The team’s payroll has increased in recent years, and Sterling built a new training facility in 2008, but this appears to be another occurrence of one repeated behaviour of his. Any time he is criticised, he will inevitably respond in the same manner: spending money.

In the wake of the housing discrimination lawsuits, he donated to the NAACP and then ran newspaper advertisements congratulating himself. In response to those describing him as a slumlord who runs his apartment buildings as he does his basketball club, he pledged US$50,000,000 to build a homeless center in East LA in 2006. The land remains unused today.

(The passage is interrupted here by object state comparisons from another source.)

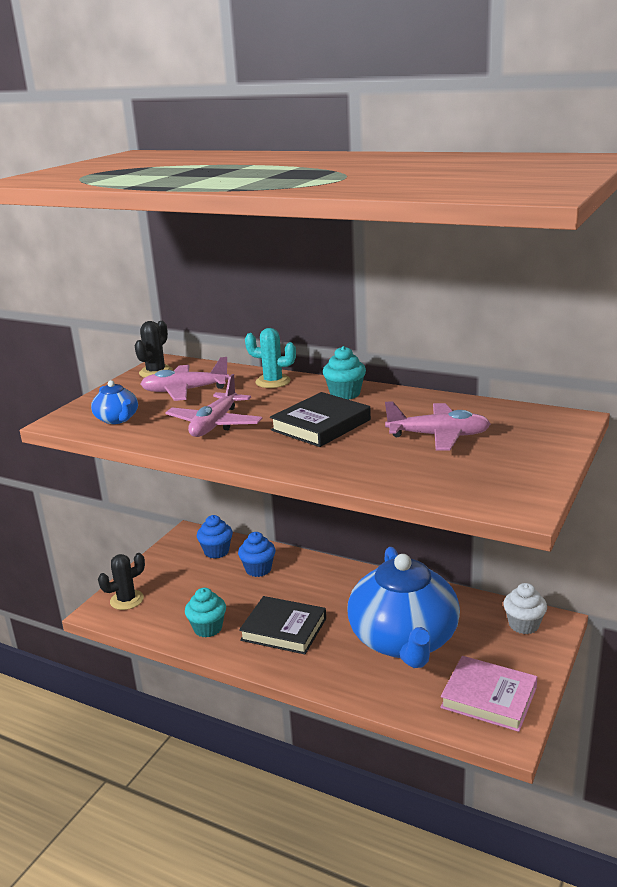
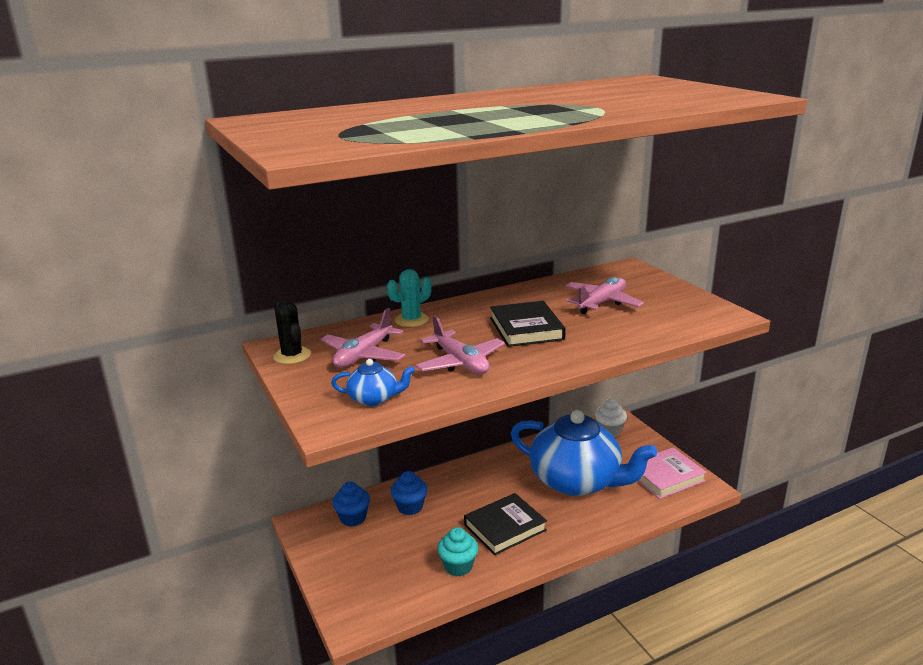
camera: 55 degrees left, 0 degrees up
(127, 600) = (356, 600): black cactus -> none
(345, 394) = (483, 306): turquoise cupcake -> none

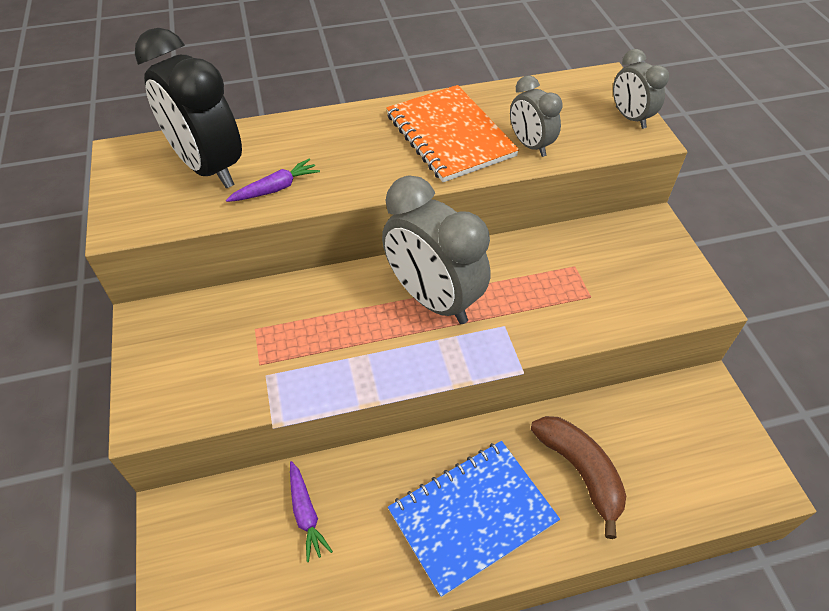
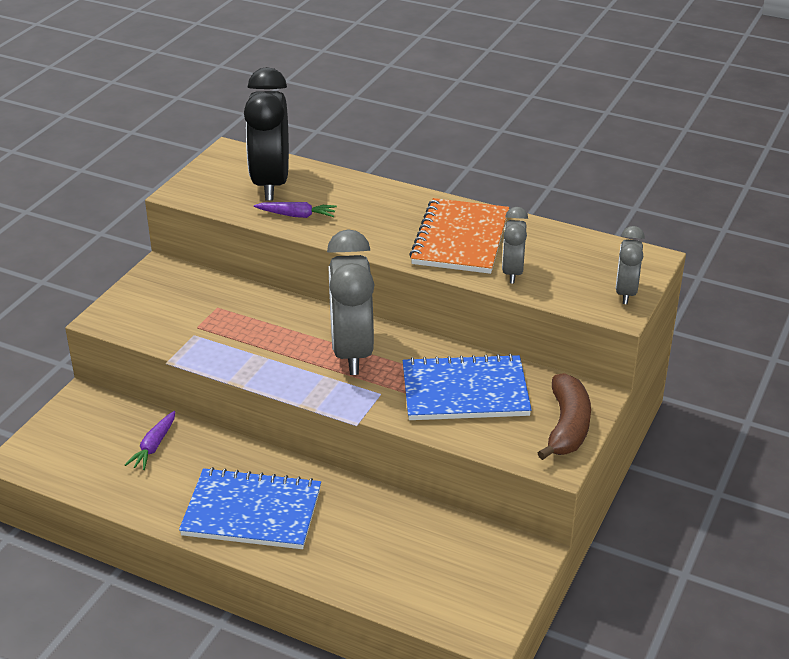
camera: 40 degrees right, 15 degrees down
(564, 278) = (465, 391): none -> blue notebook
(580, 472) = (357, 536): brown banana -> brown banana (567, 426)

So, in 33 years, Sterling has repeatedly faced the criticism that he is bad at owning a basketball team. His response would seem to be the last several years, in which players like Baron Davis, Blake Griffin, and DeAndre Jordan received large contracts. One of the league’s best players, Chris Paul, was acquired in a trade and is currently under contract for about US$20,000,000 per year.

In the end, though, it was Sterling’s treatment of people that was most reprehensible. Rubbing shoulders with the famous and the beautiful has long been one of the perks of wealth, but Sterling went to great lengths to engineer his hobnobbing. Perhaps the most illustrative example of this was his annual party at which guests were instructed to wear white. Every aspect of these events was arranged. The parties were held in September, making reference to the rule about not wearing white after Labor Day. It also gave Sterling the opportunity to stand out by wearing his habitual black outfit. Clippers players were told to attend, so that his guests could meet real live professional basketball players. He hired women to act as hostesses, only selecting them after a humiliating process in which their appearances were reviewed in detail. One woman who helped arrange these sessions for Sterling called them “cattle calls”.

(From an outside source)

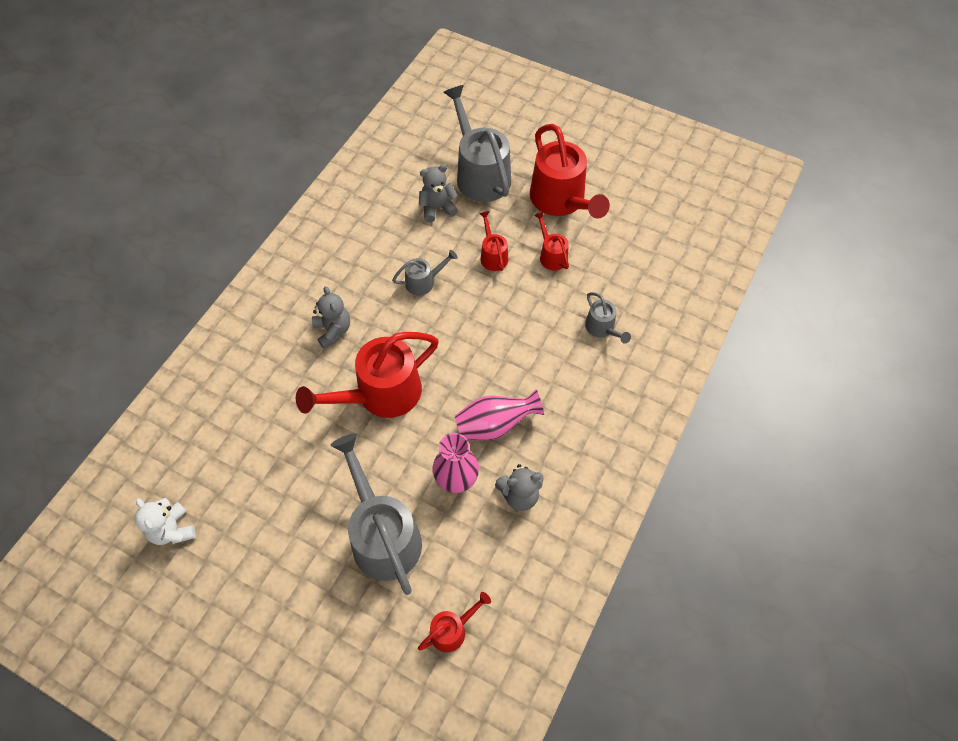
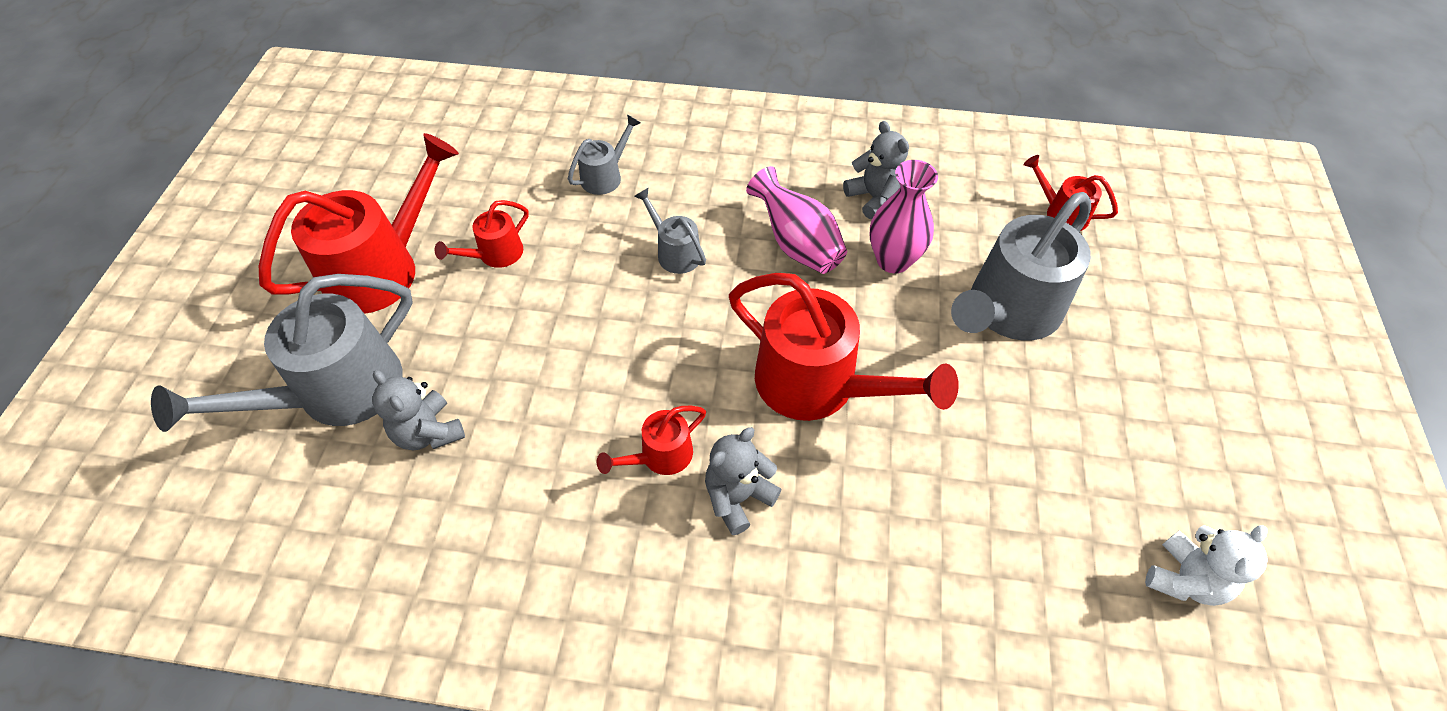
camera: 110 degrees left, 5 degrees down
(424, 282) = (594, 399): grey watering can -> grey watering can (674, 252)
(492, 255) = (514, 324): red watering can -> red watering can (659, 456)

Should Donald Sterling be banned from the NBA for comments that he made in private? Of course. It is unacceptable for anyone to say, whether in public or in private, that an entire group of people is unwelcome at a sporting event.

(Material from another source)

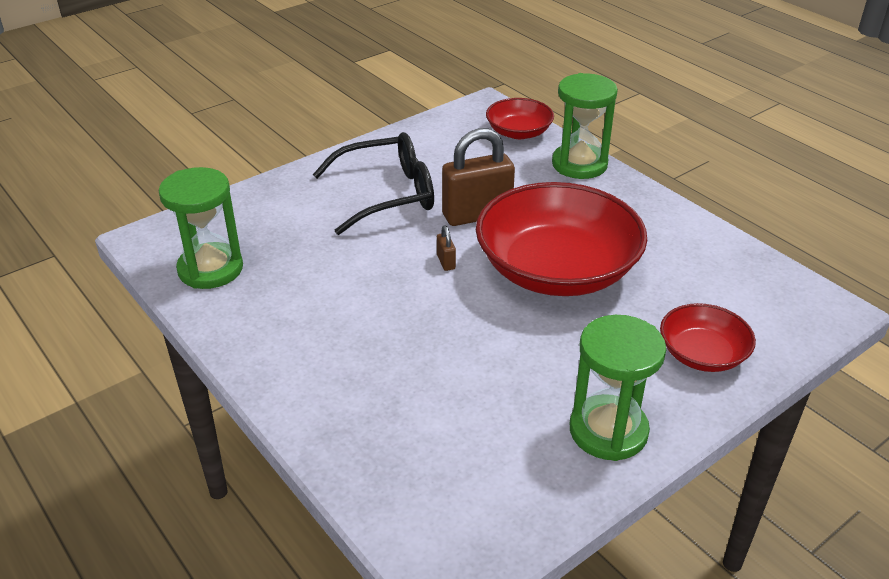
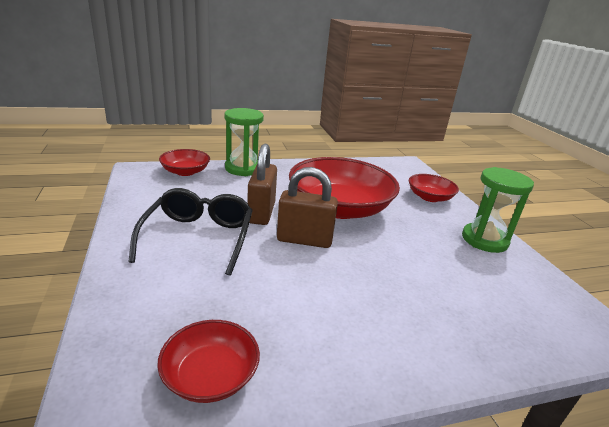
camera: 70 degrees left, 10 degrees down
(210, 269) = (210, 375): green hourglass -> red bowl
(446, 262) = (304, 240): brown padlock -> brown padlock, size x2.43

But he should also have been banned for failure to pay debts, for failure to treat his employees and players with respect, and for failure to make a good faith effort to field a competitive basketball team. He should have been banned when his treatment of Christine Jansky came to light. He should have been banned when his treatment of Alexandra Castro came to light. He should have been banned when his treatment of Paul Silas came to light. He should have been banned when his treatment of Elgin Baylor came to light. He should have been banned when his treatment of Baron Davis came to light. He should have been banned when his treatment of black tenants came to light.

The NBA has failed to act until now, apparently considering that because it is not a baseball league, one should not be out after amassing three strikes. Sterling has had many more strikes against him than that. It is our hope that in banning Donald Sterling, new NBA commissioner Adam Silver is serving notice that the NBA will from now on have an N strike policy, where N is an integer less than infinity.